На меня произвел особое впечатление тот глубокий внутренний мир, который исходил из его слов и из всего его богословия и дыхание которого передавалось и собеседнику, а ведь старец прошел через большие треволнения в своей жизни: он жил ад и рай, смертную память и воскресение, ощущение бездны и опытное богопознание. Так, познакомившись со второй частью книги, читатель может убедиться, что изречения старца Софрония являются плодом и итогом, отражающим многолетний и совершенный опыт познания Бога, выражением любви, мира и кротости.
Чтобы изречения старца не показались "сухими", каждое из них предварено небольшими комментариями: где и как проходила встреча, в какой атмосфере, чтобы был ясен контекст, в котором рождалось то или иное слово.
1976 год
В период с 1964 по 1968 год я учился на богословском факультете в Салониках. Для меня это было особым благословением, ибо, как считали в то время, богословский факультет занимался патрологией. Все преподаватели изучали отцов Церкви, особенно наследие святого Григория Паламы. Молодые академические богословы под руководством профессора Панайотиса Христу с интересом штудировали критическое издание святителя. Большим подспорьем в их исследованиях было то обстоятельство, что Святая Гора находится неподалеку от ромео-византийских Салоник и богословского факультета.
Естественным для меня было проникнуться этой атмосферой: я наслаждался Божественными литургиями и службами в византийских храмах города, черпал многое из сочинений святых отцов Церкви. В такой атмосфере я прочитал почти все сочинения святого Григория Богослова и святого Григория Паламы, посвятивших меня в церковную традицию трезвения и безмолвия.
Учась на богословском факультете, я регулярно, особенно летом, посещал Святую Гору.

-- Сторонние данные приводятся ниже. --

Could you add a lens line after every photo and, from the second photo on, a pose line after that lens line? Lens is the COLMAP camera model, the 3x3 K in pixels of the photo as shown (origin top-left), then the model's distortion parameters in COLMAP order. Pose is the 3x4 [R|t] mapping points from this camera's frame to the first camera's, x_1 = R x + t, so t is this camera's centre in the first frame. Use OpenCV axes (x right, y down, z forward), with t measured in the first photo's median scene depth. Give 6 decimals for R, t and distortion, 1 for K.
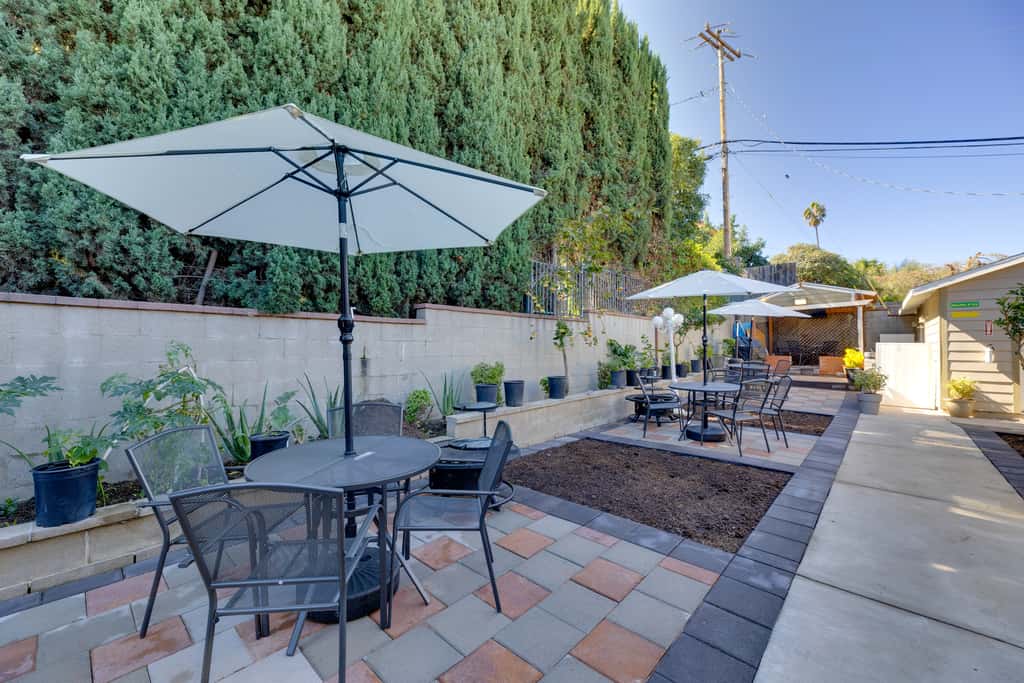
lens RADIAL K [[411.6, 0, 511.2], [0, 411.6, 343.9], [0, 0, 1]] dist [0.000816, -0.000086]
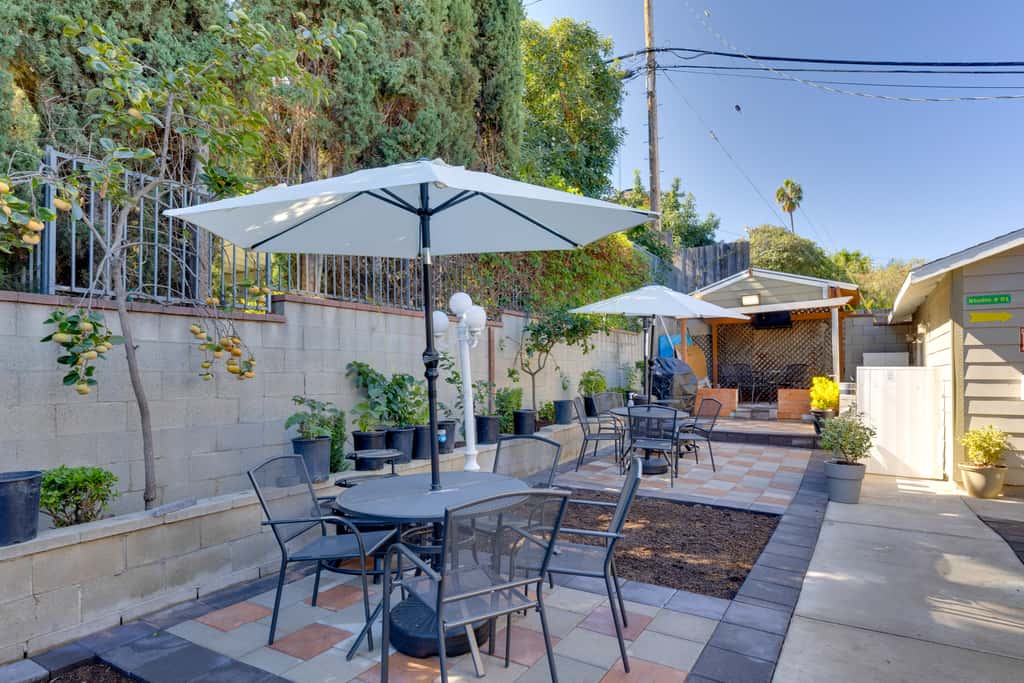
lens RADIAL K [[594.1, 0, 516.6], [0, 594.1, 368.1], [0, 0, 1]] dist [0.003882, 0.002475]
pose [[0.980007, -0.004849, 0.198905, 0.198195], [0.005337, 0.999984, -0.001915, -0.001351], [-0.198892, 0.002938, 0.980017, 0.217112]]
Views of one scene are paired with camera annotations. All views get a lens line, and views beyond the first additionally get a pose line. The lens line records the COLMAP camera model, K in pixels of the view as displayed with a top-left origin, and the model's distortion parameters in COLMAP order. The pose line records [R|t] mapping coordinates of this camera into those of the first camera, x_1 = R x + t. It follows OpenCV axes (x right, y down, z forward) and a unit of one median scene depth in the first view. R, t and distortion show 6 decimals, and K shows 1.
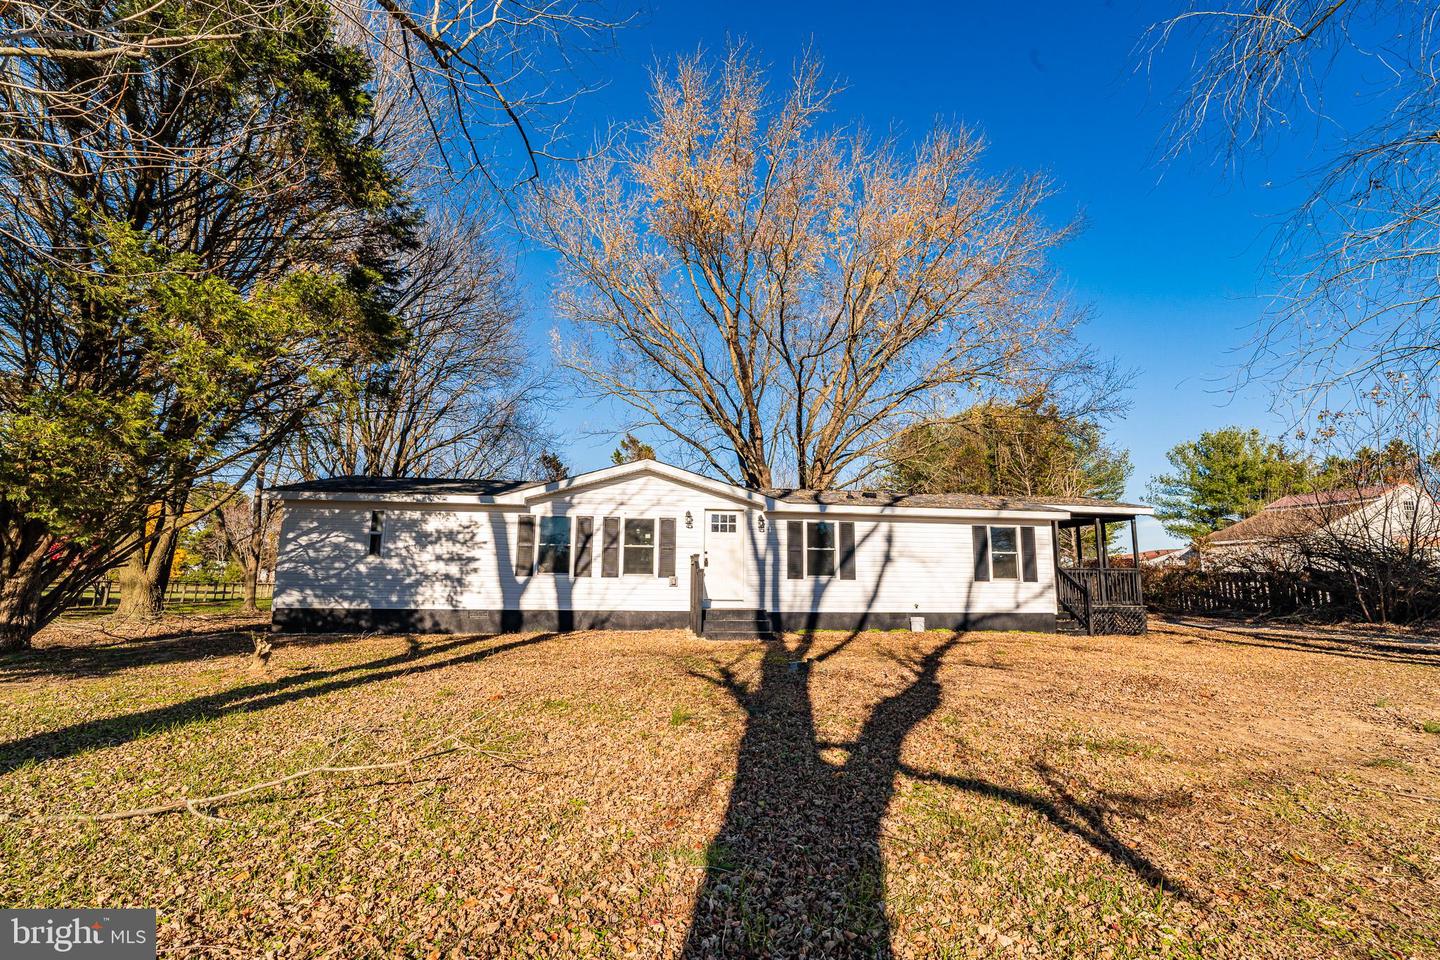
lens RADIAL K [[669.2, 0, 707.3], [0, 669.2, 484.0], [0, 0, 1]] dist [0.001398, -0.003919]
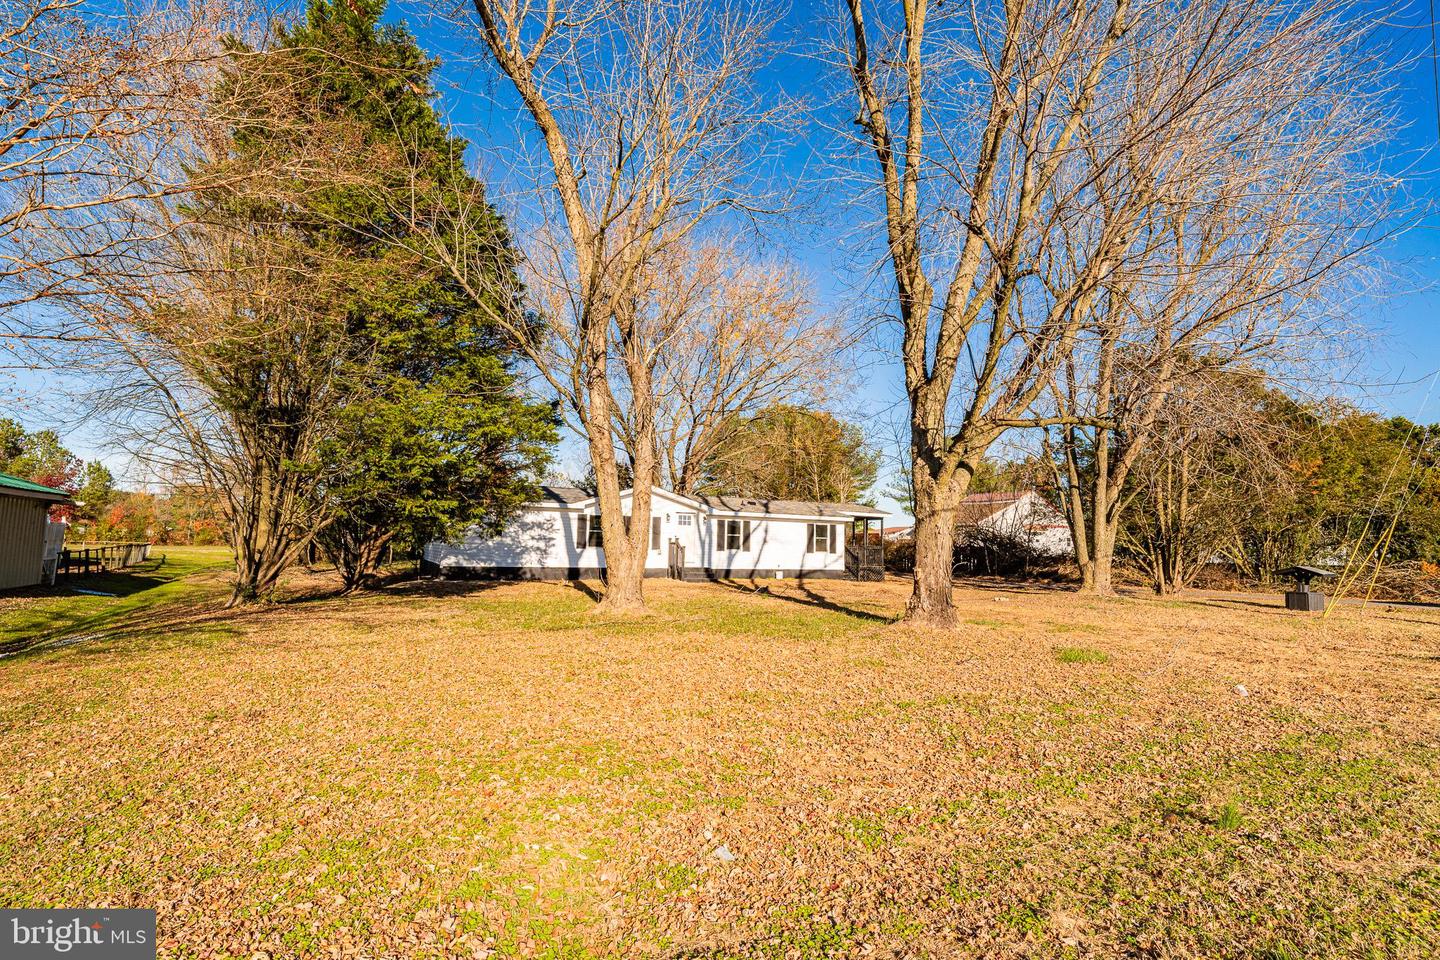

Под руководством профессора Панайотиса Христу мы целое лето с группой студентов проработали в библиотеках монастырей Святой Горы. После занятий, если удавалось, студенты спешили,
Однако внутри меня образовался некий духовный вакуум, виной которому был я сам. С одной стороны, я знакомился с удивительным богословием в сочинениях святых отцов Церкви, с другой стороны, я встретил в афонских подвижниках великое смирение, простоту и свободу, при отсутствии какого бы то ни было выражения богословия, которое я видел в сочинениях святых отцов — по крайней мере, мне так казалось.
В то время в церковной иерархии наблюдались различные нестроения. В 1967 году афинским архиепископом стал профессор богословского факультета в Салониках архимандрит Иероним Коцонис. Избрание его Священным Синодом встретило недовольство и сопротивление среди других архиереев. Таким образом, я видел, что университетское богословие далеко отстоит от реальности простой жизни монахов-подвижников и многотрудной и многострадальной иерархии Церкви.
Это несоответствие усугубилось в начале семидесятых, когда я был рукоположен. Я читал сочинения святых отцов о трезвении, среди которых были, например, писания святого Никодима Святогорца, особенно "Поучительное руководство", "О хранении пяти чувств" и "Еортодромион". В 1974 году под давлением окрепшей оппозиции афинский архиепископ Иероним был вынужден уйти с занимаемой должности, его преемником был избран архиепископ Серафим из Янины. Смене власти сопутствовала церковная борьба: двенадцать архиереев были низвержены, избраны новые.
У меня было странное состояние. С одной стороны, сочинения святых отцов представляли Церковь как Тело Христово, причастие Божества. С другой стороны, я видел [иную] Церковь, в которой царили страсти [людей], раздоры и трения, вызванные властолюбивыми амбициями. Из-за этих распрей мое церковное служение началось в скорби. Безусловно, положение вещей как-то сглаживалось общением с моим епископом — приснопамятным Каллиником, митрополитом Эдессы, Пеллы и Алмопии; в нем я видел смиренного епископа, кто обладал отеческой заботой и церковным сознанием и кто вел подвижнический образ жизни, не участвуя в церковных склоках. Однако внутри меня жило глубочайшее недоумение из-за господствующей тогда в Церкви обстановки: "Где проявление Церкви как Тела Христова и причастия божественности? Как можно оправдать страсти в Церкви, которая учит своим Преданием трезвению и безмолвию? Почему богословие не соответствует пастырской практике, может ли быть богословие без пастырства или пастырство без богословия? Как тогда связано предание о безмолвии, трезвении с богословием? Почему в нашу эпоху нет таких отцов Церкви, как были раньше: Василий Великий, святой Григорий Богослов, святой Григорий Палама и т. д.? Иссякла отеческая традиция?" И тому подобное.